The Bolivian Elections

It has been a year of elections for the Americas and a significant one has been that of Bolivia. As Evo Morales, the Bolivian President fled the country after protests against him, most thought that the country was going to go back to its traditional structures of consolidation of power and capital among certain classes. As Jenine Anez walked up the stairs of the parliament with a bible in her hand it was accepted by most around the world that Bolivia was going to take the Brazilian route. However, the Bolivians decided to put their faith in Luis Arce, another indigenous man from the same left of centre party as that of Evo Morales. The Bolivian refusal to go back to a largely disenfranchised society and their steadfast belief in progressive change has made Bolivia a reference point for the rest of Latin America in the context of not just citizen’s protests but also left of centre political movements. Both Venezuelan and Bolivian voters have displayed a keen sense of consciousness when it comes to politics and this is suggestive of their proclivity towards endemic change.

Chilean Referendum

Chile after long and violent protests and an even more brutal response from the law enforcement saw its culmination in a referendum for a new constitution. The demands for changing of the Pinochet – era constitution of Chile has been made for decades and they gathered momentum in 2019 and finally came to a conclusion in 2020. Chile has been an exception in Latin America when it comes to their politico-economic model; it has firmly operated within the framework of neo-liberal principles which has led to the country’s economy being one of the most stable in the region. However, it has also translated to deep chasms of income inequality which has left people significantly dissatisfied.
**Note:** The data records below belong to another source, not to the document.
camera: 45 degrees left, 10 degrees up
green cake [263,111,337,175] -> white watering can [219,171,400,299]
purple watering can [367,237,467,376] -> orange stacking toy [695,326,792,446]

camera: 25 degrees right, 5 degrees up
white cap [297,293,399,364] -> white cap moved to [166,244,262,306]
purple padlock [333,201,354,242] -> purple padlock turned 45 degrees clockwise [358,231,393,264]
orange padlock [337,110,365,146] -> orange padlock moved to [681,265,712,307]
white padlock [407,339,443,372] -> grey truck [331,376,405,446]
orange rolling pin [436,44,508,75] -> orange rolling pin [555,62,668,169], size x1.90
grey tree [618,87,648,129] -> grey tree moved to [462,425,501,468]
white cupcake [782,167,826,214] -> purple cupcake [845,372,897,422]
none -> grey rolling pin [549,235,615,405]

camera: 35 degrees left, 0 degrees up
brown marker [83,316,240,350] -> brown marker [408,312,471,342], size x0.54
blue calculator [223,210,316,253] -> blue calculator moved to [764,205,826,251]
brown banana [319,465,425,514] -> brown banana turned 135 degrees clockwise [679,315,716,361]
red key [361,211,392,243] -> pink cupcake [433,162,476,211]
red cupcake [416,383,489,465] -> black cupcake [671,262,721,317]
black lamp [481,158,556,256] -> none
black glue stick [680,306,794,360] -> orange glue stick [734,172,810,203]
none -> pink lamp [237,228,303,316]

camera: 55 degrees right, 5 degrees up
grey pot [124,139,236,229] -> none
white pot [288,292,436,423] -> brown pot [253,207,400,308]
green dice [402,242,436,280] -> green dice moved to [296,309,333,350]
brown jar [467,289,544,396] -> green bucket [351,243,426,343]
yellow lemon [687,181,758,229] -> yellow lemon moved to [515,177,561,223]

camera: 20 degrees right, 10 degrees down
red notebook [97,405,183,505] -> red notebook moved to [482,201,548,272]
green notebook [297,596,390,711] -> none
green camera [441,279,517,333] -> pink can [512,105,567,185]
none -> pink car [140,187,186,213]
The new constitution though has its critics; aims to provide greater opportunities for growth. It has provisions of privileges for the marginalized and oppressed sections of society. The Chilean move towards a more inclusive society is a manifestation of a deeper rejection of conventional socio-political and economic practices that usually base themselves of class-based consolidation of capital and power all across Latin America. It is also indicative of a growing belief in and demand for social change by the society in general.

The legalisation of Abortion in Argentina

Social change has been nowhere more visible in Latin America than in Argentina when in the last month of 2020, Argentina finally concluded the process of legalization of abortions that had originally begun in the month of March this year. While demands for repealing of the law that prohibits abortions have been made for decades, the protests against crimes against women, the culture of machismo and the frustration and exhaustion from a gender – unequal society culminated in massive women’s movements across the continent and the Fernandez regime succeeded in legalizing abortions in Argentina. In a continent that is largely Catholic and deeply religious and in a country that is home of the Catholic pope, the significance of this step can not be overstated. As momentous as it is in its individual form, this law holds even more power as a continuation of the trend of social change that has made itself apparent across the Americas.

2020 has been a difficult year and as the pandemic continues and evolves, it would certainly lead to further unveiling of social, economic, and political vulnerabilities of the Americas, however, one can find a whisker of reassurance in the growing trend of greater political consciousness and acceptance of the social change.

(The author is an Asst. Professor at the Dept. of Public Policy, Amity University and a PhD from Centre for Canada, US, and Latin American Studies, Jawaharlal Nehru University. Views are personal.)